Construction began in 1908. It was so huge it required it’s own cement plant in the desert. A railroad was built to ferry in heavy equipment. The number of men on the payroll in the first year was 2,629. This number peaked at 6,060 in May 1909. Five years later, in 1913, the Los Angeles Aqueduct was complete.
The aqueduct consisted of six storage reservoirs and 215 mi (346 km) of immense pipes that snaked out of the desert into L.A. Beginning 3.5 mi (5.6 km) north of Black Rock Springs, the aqueduct diverts the mighty Owens River into an canal to begin a 233 mile journey south to the Lower San Fernando Reservoir.

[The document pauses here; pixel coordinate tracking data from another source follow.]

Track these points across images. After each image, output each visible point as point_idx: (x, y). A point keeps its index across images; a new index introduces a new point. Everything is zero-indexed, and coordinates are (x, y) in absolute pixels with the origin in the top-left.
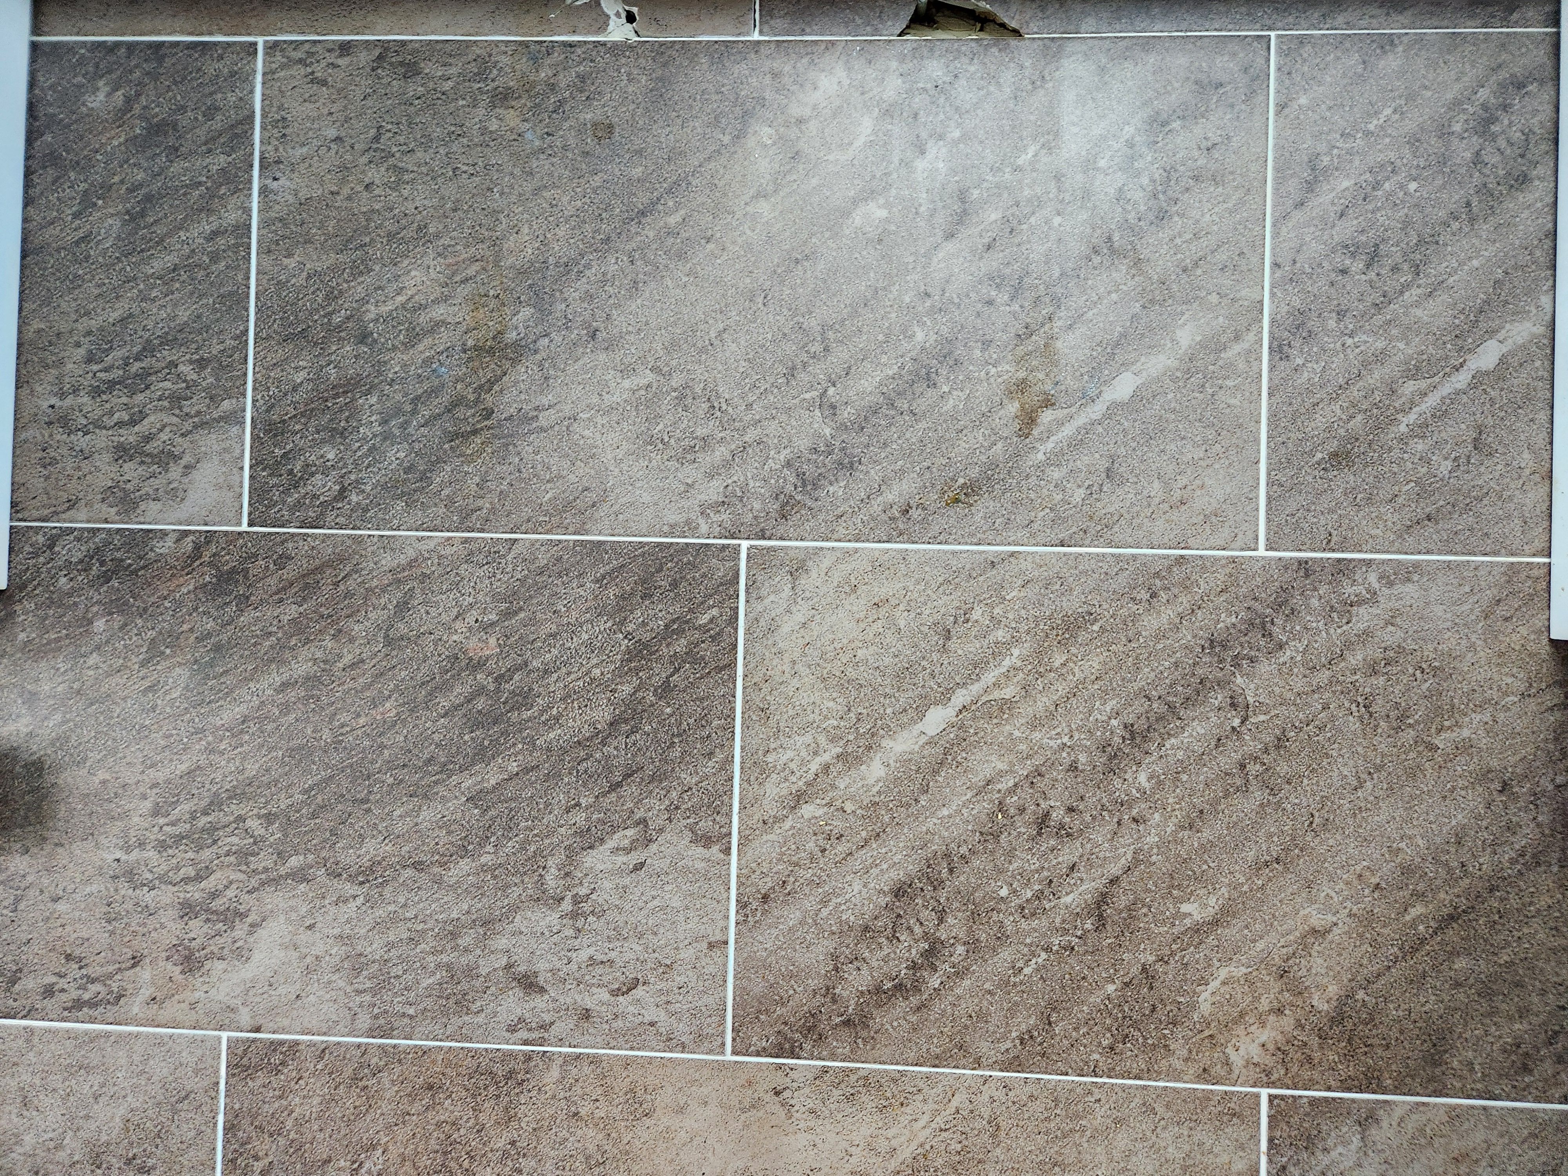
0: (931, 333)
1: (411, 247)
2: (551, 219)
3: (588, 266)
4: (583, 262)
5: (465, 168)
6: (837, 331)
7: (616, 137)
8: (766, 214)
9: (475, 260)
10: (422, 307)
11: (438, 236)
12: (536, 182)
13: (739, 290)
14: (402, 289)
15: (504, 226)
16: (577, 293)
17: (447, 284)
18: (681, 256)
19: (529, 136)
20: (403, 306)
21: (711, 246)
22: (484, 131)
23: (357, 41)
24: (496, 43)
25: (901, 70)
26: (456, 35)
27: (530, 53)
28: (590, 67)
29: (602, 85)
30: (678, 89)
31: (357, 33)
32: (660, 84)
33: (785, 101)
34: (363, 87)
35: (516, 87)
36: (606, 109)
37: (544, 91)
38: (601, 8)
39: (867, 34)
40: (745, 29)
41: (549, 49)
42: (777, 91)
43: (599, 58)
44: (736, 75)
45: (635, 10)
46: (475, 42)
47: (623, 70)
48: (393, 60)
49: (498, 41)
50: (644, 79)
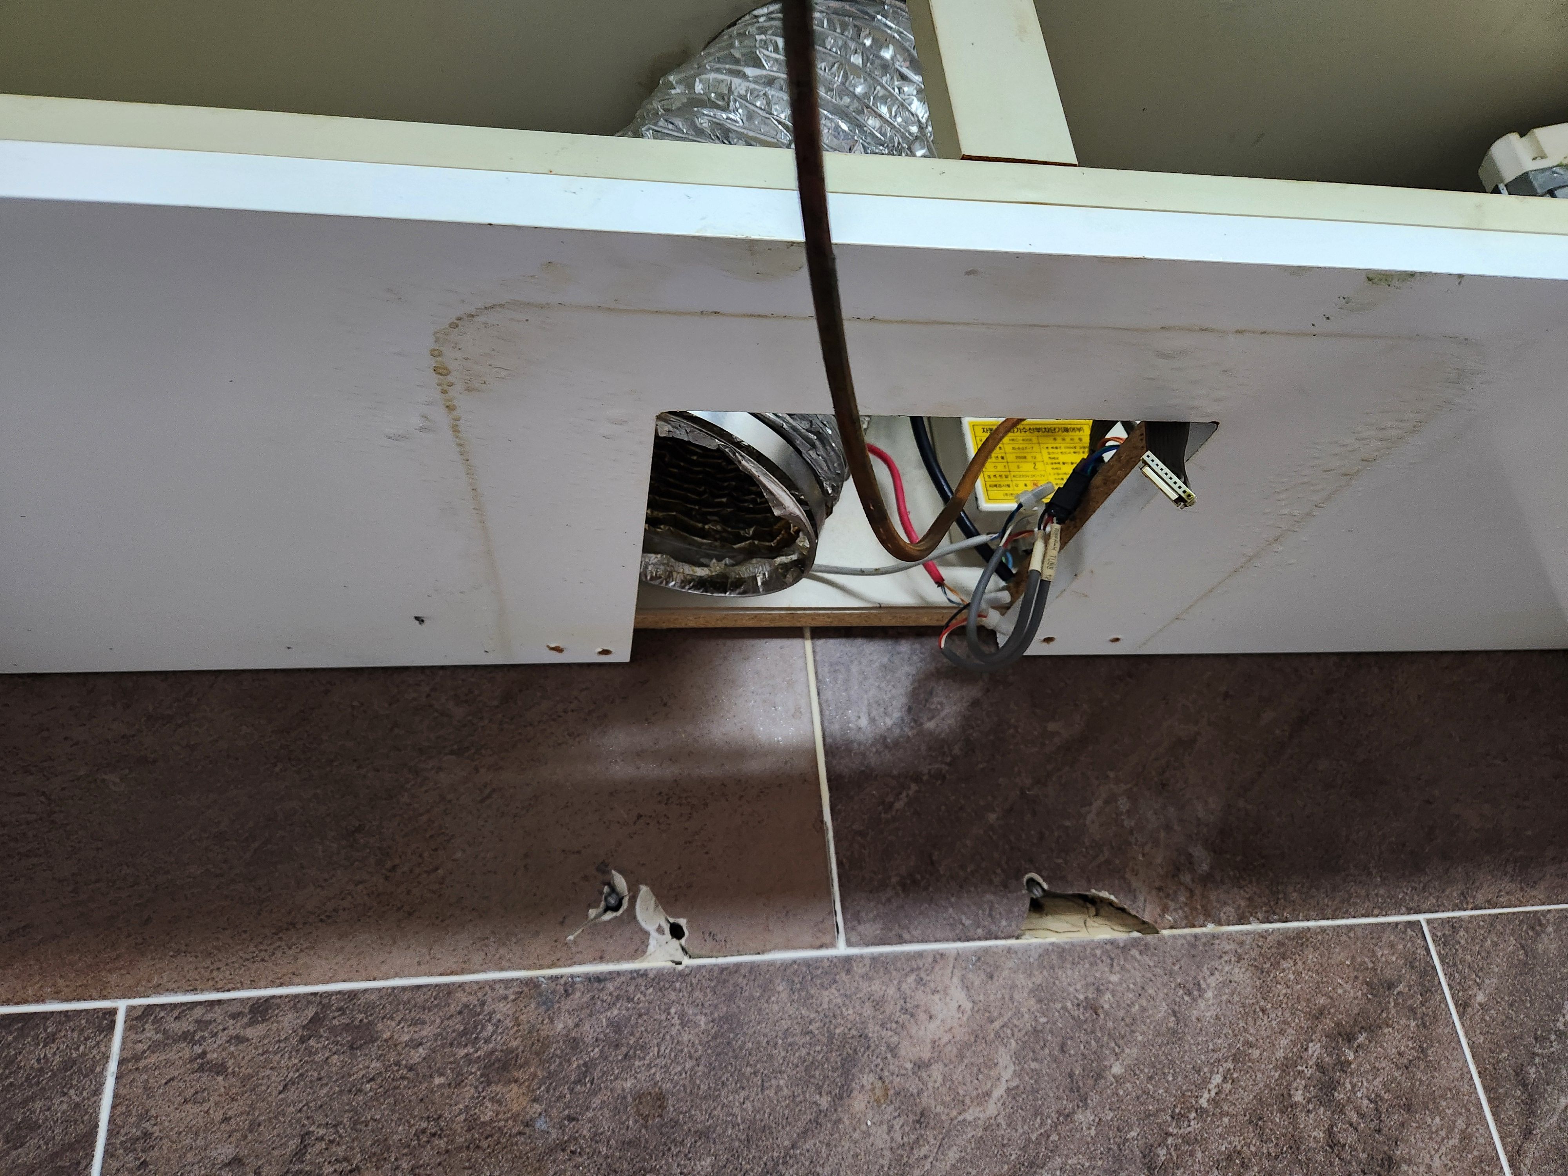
7: (670, 1112)
19: (541, 1124)
22: (471, 1124)
23: (280, 997)
24: (492, 984)
25: (1031, 985)
26: (432, 975)
27: (540, 995)
28: (628, 1009)
29: (645, 1034)
30: (750, 1031)
31: (281, 985)
32: (725, 1027)
33: (895, 1039)
34: (284, 1071)
35: (521, 1048)
36: (653, 1070)
37: (562, 1051)
38: (637, 922)
39: (979, 939)
40: (827, 939)
41: (568, 987)
42: (883, 1025)
43: (639, 995)
44: (825, 1006)
45: (682, 922)
46: (461, 985)
47: (673, 1011)
48: (336, 1022)
49: (494, 981)
50: (702, 1021)
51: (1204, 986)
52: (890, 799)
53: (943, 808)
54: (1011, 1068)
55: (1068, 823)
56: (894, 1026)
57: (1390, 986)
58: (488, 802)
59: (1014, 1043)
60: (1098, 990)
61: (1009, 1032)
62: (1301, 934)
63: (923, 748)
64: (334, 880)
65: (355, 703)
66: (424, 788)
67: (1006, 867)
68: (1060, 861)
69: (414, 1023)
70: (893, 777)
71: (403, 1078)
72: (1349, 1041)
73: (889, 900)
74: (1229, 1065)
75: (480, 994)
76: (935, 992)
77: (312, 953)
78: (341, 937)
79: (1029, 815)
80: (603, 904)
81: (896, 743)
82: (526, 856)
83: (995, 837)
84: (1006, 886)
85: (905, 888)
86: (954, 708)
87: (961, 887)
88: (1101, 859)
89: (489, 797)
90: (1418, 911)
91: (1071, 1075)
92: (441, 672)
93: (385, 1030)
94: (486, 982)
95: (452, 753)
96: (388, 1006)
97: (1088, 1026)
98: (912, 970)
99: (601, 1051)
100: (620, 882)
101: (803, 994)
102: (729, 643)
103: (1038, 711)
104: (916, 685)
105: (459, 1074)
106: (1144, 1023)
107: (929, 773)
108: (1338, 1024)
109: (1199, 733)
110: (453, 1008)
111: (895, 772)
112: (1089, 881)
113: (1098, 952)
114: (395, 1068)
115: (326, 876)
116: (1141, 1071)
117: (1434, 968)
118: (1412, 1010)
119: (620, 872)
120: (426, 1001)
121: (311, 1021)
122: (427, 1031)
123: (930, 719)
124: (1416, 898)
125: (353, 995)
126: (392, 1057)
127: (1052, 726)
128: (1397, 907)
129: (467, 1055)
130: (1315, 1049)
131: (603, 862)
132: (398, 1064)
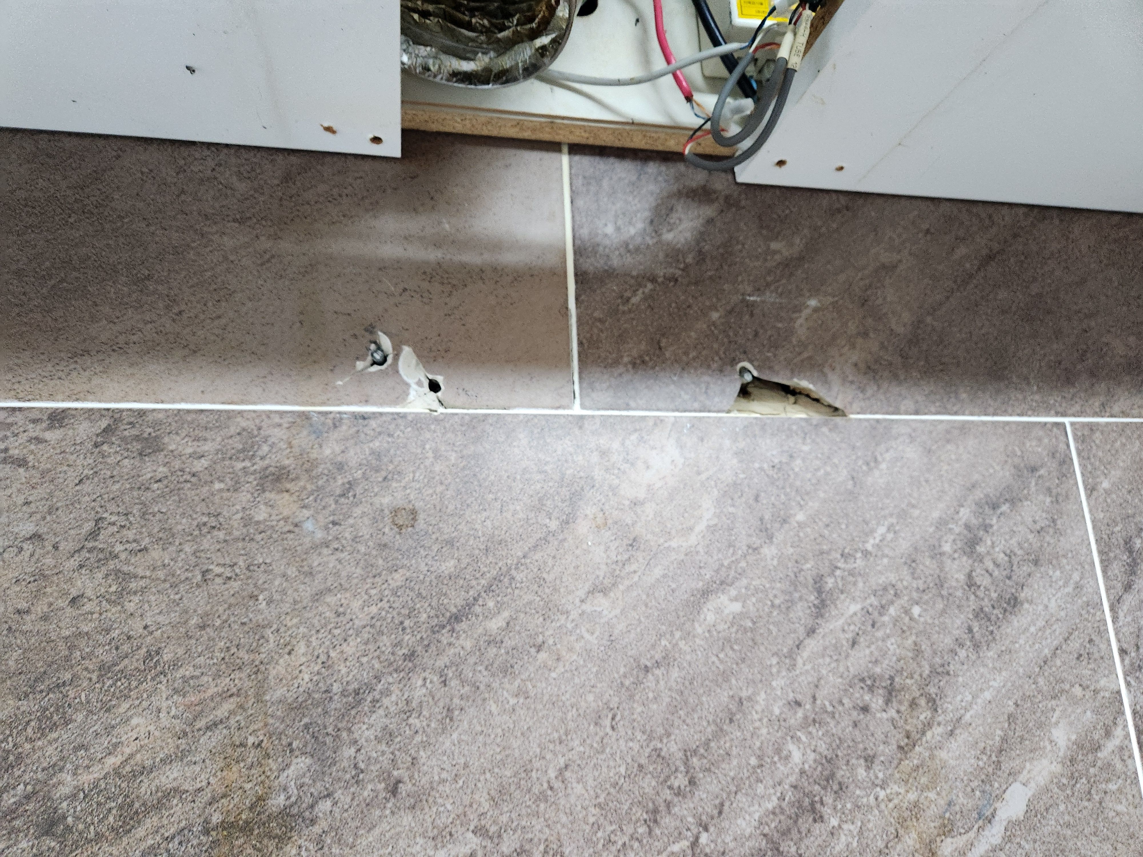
0: (809, 751)
1: (134, 684)
2: (336, 632)
3: (387, 692)
4: (379, 687)
5: (218, 570)
6: (703, 756)
7: (421, 524)
8: (605, 612)
9: (226, 695)
10: (144, 770)
11: (176, 664)
12: (317, 584)
13: (581, 712)
14: (116, 746)
15: (272, 645)
16: (372, 731)
17: (185, 734)
18: (507, 670)
19: (309, 526)
20: (117, 772)
21: (543, 656)
22: (247, 521)
23: (76, 409)
24: (269, 414)
25: (735, 448)
26: (214, 403)
27: (311, 425)
28: (388, 442)
29: (403, 463)
30: (493, 468)
31: (77, 400)
32: (473, 462)
33: (617, 482)
34: (80, 468)
35: (293, 466)
36: (408, 491)
37: (330, 471)
38: (400, 375)
39: (695, 411)
40: (565, 401)
41: (337, 421)
42: (607, 470)
43: (398, 433)
44: (559, 453)
45: (440, 379)
46: (240, 412)
47: (427, 447)
48: (126, 433)
49: (271, 412)
50: (453, 457)
51: (879, 458)
52: (628, 294)
53: (673, 305)
54: (713, 510)
55: (780, 325)
56: (616, 471)
57: (1033, 469)
58: (268, 265)
59: (716, 492)
60: (791, 456)
61: (713, 483)
62: (964, 427)
63: (661, 256)
64: (125, 317)
65: (145, 170)
66: (208, 250)
67: (723, 356)
68: (769, 354)
69: (197, 439)
70: (632, 277)
71: (186, 481)
72: (994, 508)
73: (620, 375)
74: (894, 521)
75: (257, 421)
76: (653, 448)
77: (105, 376)
78: (131, 365)
79: (747, 317)
80: (369, 358)
81: (637, 250)
82: (302, 313)
83: (716, 332)
84: (721, 371)
85: (634, 365)
86: (691, 224)
87: (683, 369)
88: (805, 355)
89: (268, 261)
90: (1064, 415)
91: (761, 519)
92: (225, 151)
93: (172, 443)
94: (264, 412)
95: (235, 220)
96: (173, 424)
97: (780, 483)
98: (636, 430)
99: (364, 473)
100: (386, 342)
101: (541, 442)
102: (494, 150)
103: (764, 232)
104: (659, 201)
105: (237, 482)
106: (827, 484)
107: (664, 276)
108: (987, 496)
109: (900, 261)
110: (233, 430)
111: (634, 273)
112: (792, 371)
113: (794, 427)
114: (180, 473)
115: (118, 314)
116: (820, 519)
117: (1071, 459)
118: (1049, 490)
119: (385, 333)
120: (208, 422)
121: (104, 430)
122: (207, 447)
123: (669, 231)
124: (1064, 405)
125: (142, 413)
126: (177, 464)
127: (774, 246)
128: (1048, 410)
129: (244, 468)
130: (965, 514)
131: (371, 325)
132: (182, 470)
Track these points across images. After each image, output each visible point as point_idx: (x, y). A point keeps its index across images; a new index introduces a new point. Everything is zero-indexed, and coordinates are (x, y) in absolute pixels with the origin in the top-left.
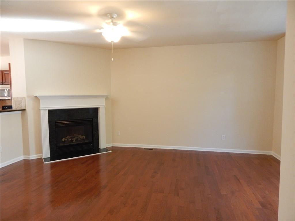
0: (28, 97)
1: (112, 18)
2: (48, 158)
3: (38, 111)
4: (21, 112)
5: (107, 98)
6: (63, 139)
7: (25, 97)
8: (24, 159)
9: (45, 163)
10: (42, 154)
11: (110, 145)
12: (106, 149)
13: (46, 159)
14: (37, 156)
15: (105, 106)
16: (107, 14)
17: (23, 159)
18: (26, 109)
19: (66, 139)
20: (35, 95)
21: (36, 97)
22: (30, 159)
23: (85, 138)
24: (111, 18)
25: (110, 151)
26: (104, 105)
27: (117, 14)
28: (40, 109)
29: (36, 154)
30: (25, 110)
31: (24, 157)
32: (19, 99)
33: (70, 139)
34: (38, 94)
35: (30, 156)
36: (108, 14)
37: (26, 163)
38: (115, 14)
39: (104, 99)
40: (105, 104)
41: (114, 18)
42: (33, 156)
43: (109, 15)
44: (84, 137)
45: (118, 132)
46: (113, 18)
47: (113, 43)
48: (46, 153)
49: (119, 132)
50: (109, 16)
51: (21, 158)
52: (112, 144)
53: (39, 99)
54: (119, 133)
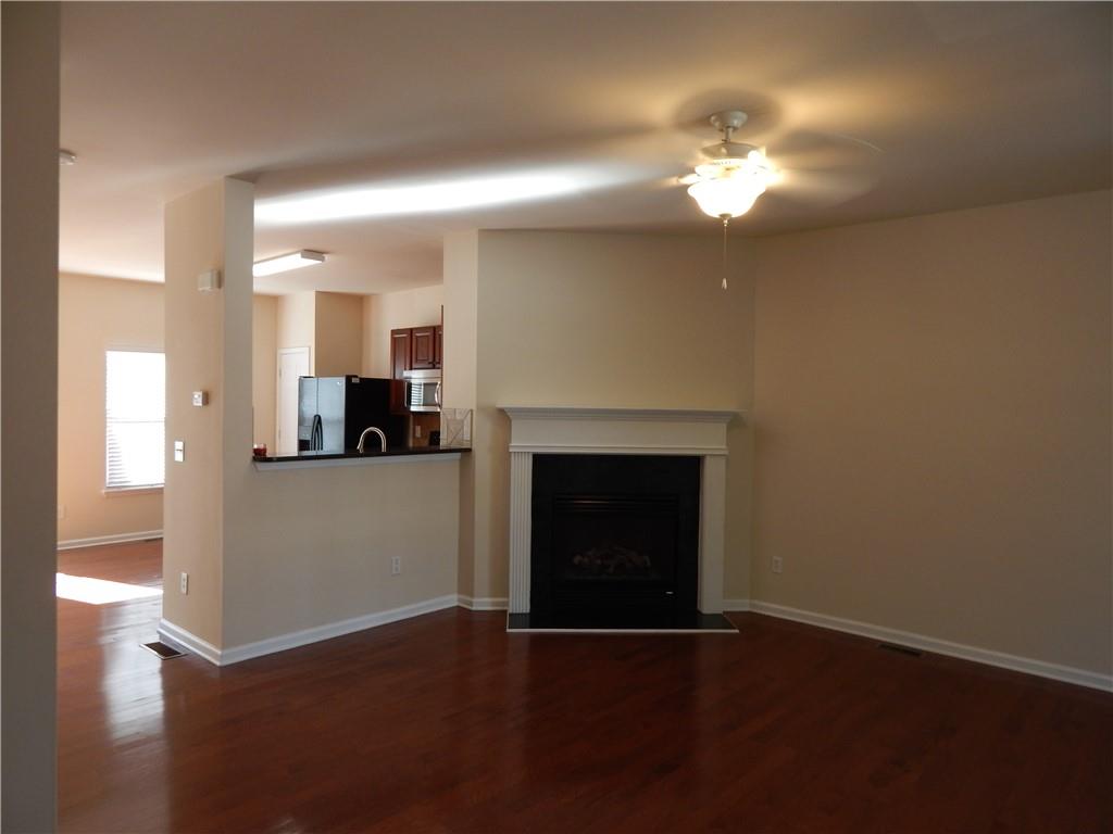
0: (481, 409)
1: (725, 127)
2: (522, 614)
3: (504, 457)
4: (458, 455)
5: (734, 422)
6: (577, 559)
7: (472, 411)
8: (458, 607)
9: (508, 630)
10: (505, 600)
11: (742, 605)
12: (722, 620)
13: (517, 620)
14: (494, 604)
15: (726, 452)
16: (710, 117)
17: (455, 604)
18: (474, 447)
19: (586, 560)
20: (500, 406)
21: (502, 411)
22: (474, 608)
23: (649, 564)
24: (722, 130)
25: (734, 628)
26: (724, 447)
27: (743, 111)
28: (511, 450)
29: (491, 596)
30: (469, 450)
31: (459, 600)
32: (458, 417)
33: (599, 562)
34: (506, 402)
35: (475, 600)
36: (713, 118)
37: (462, 618)
38: (740, 114)
39: (725, 425)
40: (727, 445)
41: (735, 129)
42: (483, 603)
43: (715, 121)
44: (647, 558)
45: (775, 558)
46: (731, 130)
47: (726, 222)
48: (520, 600)
49: (779, 559)
50: (717, 124)
51: (451, 600)
52: (747, 601)
53: (508, 417)
54: (777, 562)
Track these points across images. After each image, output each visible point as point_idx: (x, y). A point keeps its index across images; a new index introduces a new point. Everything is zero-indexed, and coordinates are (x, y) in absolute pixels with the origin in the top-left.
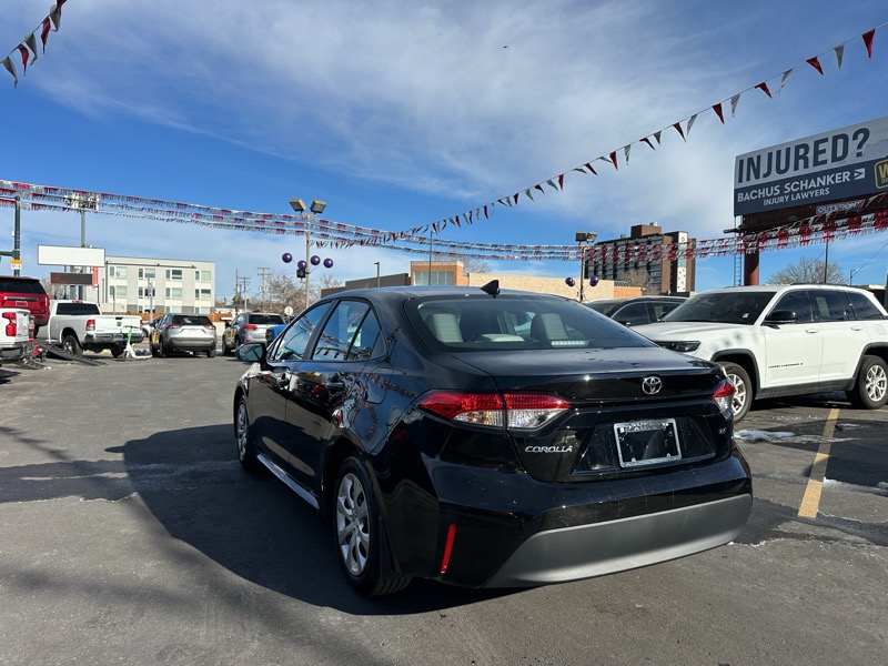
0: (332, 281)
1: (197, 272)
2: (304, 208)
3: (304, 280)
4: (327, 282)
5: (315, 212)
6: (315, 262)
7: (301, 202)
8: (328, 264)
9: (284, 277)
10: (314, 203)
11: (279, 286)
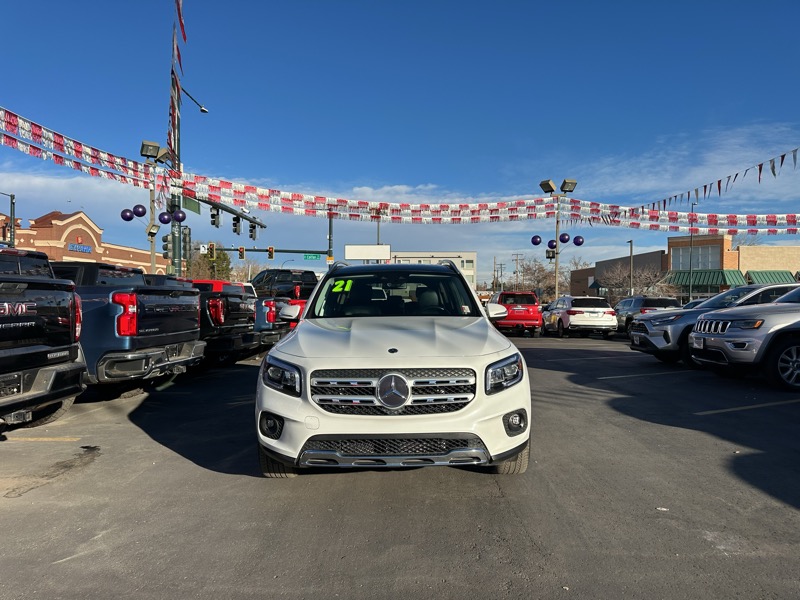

There was 24 miles of open unlined canal, 37 miles of lined open canal, 97 miles of covered concrete conduit, 43 miles of concrete tunnels, 12 miles of steel siphons, 120 miles of railroad track, two hydroelectric plants, three cement plants, 170 miles of power lines, 240 miles of telephone line and 500 miles of road. The aqueduct used gravity alone to move the water, it also harnessed the water’s power to generate electricity, which made it cost-efficient. Over a century later, the aqueduct system is still in operation.
After finishing the Los Angeles Aquaduct, Lippincott set up in private practice as an engineer, topographer and hydrographer and spent the rest of his life diverting water to cities all over the U.S. including projects in Hawaii and Alaska.
By the 1920s, aggressive water rights rules and the diversion of the Owens River precipitated outbreaks of anti L.A. aquaduct violence. Farmers in Owens Valley attacked its infrastructure, dynamiting the aqueduct numerous times and opening sluice gates to divert the flow of water. The aquaduct just kept on flowing. Between 1909 and 1928, the city of Los Angeles grew from 61 square miles to 440 square miles. This was due largely to the aqueduct, and the city’s charter was worded such that it stated the City of Los Angeles could not sell or provide surplus water to any area outside the city.
The population of Los Angeles (and many other American cities) should each raise a glass of water in thanks to their unsung hydrographic hero, Mr. Joseph Barlow Lippincott.
Lippincott’s work on dams, reservoirs, aqueducts, water supply works, groundwater, and streamflow in Arizona, Texas, and other western States, and in California, particularly the Metropolitan Water District of Southern California is documented in photographs mostly his own. These sit, with his papers in the Online Archive of California. Over 5,000 photographs covering the years 1895 to 1930, most taken by Lippincott himself. The following are just a small, chronologically & geographically mixed, selection of Lippincott’s epic aquaduct adventures. There are pristine pre-construction landscapes, men toiling with steam power and sweat, desert camps, tunnels, pack horses, posses of men and finally the there’s the miles and miles of 11 foot high steel pipes, the preformed concrete canals and conduits they left, abstract and modern, in the wilderness.
Even if you don’t give a fuck about irrigation, topography or hydrography, the images are as immense and as epic as the project. Men bending harsh nature in remote desert, taming it to do their bidding. Changing the course of rivers, and lives. Random scenes from a forgotten real life saga played out in the vast American landscape.